Problem. Tally the lines below that include the string "your". Reply with the total only.

[[ Data to process open ]]

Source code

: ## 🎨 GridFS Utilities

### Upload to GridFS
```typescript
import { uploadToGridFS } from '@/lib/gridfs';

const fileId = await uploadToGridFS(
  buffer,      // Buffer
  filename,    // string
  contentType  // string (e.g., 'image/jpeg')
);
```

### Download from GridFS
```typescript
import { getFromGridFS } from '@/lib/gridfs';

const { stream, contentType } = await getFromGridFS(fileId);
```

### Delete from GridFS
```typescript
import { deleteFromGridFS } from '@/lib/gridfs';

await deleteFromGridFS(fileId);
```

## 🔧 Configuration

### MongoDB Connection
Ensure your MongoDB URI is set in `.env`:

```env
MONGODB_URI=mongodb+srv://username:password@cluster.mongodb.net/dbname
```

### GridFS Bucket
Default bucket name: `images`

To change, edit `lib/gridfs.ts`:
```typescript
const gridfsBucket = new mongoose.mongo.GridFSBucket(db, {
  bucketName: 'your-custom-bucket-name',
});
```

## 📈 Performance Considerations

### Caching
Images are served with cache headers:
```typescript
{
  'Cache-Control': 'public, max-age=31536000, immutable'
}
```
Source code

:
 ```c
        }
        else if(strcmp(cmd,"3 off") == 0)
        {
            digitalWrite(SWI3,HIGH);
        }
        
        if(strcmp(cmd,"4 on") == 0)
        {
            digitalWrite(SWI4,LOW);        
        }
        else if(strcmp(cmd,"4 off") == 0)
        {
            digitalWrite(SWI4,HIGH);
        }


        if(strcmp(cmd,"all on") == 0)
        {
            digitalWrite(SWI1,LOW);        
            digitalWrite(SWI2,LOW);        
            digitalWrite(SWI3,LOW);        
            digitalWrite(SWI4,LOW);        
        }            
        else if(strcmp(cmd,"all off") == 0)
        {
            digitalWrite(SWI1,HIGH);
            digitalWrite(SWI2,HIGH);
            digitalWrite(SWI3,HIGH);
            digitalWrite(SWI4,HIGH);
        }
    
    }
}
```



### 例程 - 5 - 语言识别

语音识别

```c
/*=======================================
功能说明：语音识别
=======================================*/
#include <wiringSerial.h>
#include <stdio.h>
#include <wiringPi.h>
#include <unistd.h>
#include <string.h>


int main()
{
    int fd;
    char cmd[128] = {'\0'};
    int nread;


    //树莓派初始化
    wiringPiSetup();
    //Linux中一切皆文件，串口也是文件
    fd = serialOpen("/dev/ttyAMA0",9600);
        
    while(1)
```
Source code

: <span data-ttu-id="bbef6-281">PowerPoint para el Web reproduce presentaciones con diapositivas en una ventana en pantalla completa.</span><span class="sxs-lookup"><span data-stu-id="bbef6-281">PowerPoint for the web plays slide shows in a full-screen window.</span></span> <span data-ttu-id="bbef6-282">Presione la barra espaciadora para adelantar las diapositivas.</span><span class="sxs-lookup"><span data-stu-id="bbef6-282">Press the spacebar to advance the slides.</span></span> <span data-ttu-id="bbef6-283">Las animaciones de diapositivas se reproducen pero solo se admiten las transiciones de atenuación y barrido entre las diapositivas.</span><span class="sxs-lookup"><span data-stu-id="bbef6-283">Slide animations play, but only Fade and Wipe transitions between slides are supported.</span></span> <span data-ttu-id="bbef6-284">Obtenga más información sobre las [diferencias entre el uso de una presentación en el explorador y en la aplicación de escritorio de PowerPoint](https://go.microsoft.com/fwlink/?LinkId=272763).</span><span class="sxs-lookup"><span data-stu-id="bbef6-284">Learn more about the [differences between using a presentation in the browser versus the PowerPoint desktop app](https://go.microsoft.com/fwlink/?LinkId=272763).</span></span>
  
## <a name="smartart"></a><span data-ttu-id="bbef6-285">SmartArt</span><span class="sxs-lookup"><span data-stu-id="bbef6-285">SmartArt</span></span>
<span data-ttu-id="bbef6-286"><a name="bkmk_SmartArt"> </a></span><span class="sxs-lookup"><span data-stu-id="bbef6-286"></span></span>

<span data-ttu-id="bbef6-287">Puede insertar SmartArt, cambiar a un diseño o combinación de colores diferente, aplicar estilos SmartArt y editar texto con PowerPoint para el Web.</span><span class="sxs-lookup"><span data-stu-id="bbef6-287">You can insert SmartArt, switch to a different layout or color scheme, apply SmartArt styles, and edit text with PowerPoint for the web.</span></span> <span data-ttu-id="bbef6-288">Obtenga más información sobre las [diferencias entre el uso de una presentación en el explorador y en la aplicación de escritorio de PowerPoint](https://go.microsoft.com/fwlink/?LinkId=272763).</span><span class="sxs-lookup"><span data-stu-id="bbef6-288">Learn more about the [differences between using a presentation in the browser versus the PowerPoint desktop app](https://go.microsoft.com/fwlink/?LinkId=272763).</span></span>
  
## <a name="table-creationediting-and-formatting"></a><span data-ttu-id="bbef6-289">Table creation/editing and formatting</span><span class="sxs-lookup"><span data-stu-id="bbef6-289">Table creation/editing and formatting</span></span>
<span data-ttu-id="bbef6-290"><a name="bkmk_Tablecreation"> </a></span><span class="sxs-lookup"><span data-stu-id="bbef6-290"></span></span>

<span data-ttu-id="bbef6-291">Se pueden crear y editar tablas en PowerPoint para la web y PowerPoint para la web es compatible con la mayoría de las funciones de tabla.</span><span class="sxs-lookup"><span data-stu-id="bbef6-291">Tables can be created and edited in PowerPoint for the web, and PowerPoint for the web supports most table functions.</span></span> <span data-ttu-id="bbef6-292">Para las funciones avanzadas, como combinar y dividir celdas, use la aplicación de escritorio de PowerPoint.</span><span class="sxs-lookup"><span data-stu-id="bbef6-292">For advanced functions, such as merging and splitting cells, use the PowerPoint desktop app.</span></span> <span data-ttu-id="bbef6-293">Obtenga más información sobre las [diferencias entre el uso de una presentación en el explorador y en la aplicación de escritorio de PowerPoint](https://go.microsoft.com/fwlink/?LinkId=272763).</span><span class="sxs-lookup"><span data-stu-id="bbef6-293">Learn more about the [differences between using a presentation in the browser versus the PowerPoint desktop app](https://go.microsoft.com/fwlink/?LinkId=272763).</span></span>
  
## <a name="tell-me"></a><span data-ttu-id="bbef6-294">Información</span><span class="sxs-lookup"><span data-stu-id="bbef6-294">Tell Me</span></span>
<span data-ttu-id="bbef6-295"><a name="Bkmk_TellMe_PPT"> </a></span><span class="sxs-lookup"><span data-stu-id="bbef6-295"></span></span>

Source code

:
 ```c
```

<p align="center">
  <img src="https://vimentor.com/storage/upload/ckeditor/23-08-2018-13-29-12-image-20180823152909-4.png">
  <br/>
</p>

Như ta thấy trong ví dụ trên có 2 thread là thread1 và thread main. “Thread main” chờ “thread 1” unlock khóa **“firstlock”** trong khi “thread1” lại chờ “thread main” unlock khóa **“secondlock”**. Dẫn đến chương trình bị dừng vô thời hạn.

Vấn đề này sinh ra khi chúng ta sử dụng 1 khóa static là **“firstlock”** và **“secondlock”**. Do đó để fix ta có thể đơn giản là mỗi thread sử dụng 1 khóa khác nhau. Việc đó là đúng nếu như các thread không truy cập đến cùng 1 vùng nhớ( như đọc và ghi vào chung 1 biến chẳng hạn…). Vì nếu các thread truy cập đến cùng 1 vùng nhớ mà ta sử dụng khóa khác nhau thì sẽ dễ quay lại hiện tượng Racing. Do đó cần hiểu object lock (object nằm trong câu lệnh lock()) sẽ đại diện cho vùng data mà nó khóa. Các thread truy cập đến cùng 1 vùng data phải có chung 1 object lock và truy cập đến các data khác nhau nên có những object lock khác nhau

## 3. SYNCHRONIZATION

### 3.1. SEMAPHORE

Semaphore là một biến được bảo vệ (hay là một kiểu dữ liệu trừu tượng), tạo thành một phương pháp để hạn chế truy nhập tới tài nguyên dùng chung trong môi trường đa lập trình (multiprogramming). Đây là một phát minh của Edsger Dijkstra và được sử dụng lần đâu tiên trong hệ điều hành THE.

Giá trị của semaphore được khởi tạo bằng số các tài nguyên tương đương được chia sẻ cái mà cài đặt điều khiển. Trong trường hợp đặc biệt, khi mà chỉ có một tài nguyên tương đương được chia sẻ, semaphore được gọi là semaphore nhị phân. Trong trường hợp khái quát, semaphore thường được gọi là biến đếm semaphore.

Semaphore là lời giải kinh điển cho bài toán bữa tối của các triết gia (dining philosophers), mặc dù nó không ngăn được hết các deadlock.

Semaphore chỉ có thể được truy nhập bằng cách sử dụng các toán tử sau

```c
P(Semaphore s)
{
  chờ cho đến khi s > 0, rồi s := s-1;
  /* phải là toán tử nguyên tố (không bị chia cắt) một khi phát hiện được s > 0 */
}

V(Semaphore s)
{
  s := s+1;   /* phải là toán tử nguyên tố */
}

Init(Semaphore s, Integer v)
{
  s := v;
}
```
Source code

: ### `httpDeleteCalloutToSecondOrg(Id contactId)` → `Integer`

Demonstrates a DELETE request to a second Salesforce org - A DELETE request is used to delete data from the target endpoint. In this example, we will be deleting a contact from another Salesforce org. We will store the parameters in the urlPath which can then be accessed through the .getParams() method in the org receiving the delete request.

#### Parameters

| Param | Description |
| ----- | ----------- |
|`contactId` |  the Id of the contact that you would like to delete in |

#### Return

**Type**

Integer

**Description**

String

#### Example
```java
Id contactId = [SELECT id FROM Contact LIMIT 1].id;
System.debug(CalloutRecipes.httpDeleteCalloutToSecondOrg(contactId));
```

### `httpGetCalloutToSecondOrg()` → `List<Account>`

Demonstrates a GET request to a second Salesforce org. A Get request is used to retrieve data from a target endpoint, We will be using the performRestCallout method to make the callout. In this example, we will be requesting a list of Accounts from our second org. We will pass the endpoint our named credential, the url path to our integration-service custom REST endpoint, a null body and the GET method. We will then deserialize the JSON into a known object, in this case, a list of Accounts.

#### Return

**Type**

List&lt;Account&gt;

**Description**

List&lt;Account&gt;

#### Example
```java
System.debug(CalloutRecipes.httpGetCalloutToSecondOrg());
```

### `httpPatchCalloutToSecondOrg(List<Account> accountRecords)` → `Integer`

[[ Data to process closed ]]

Task output. 2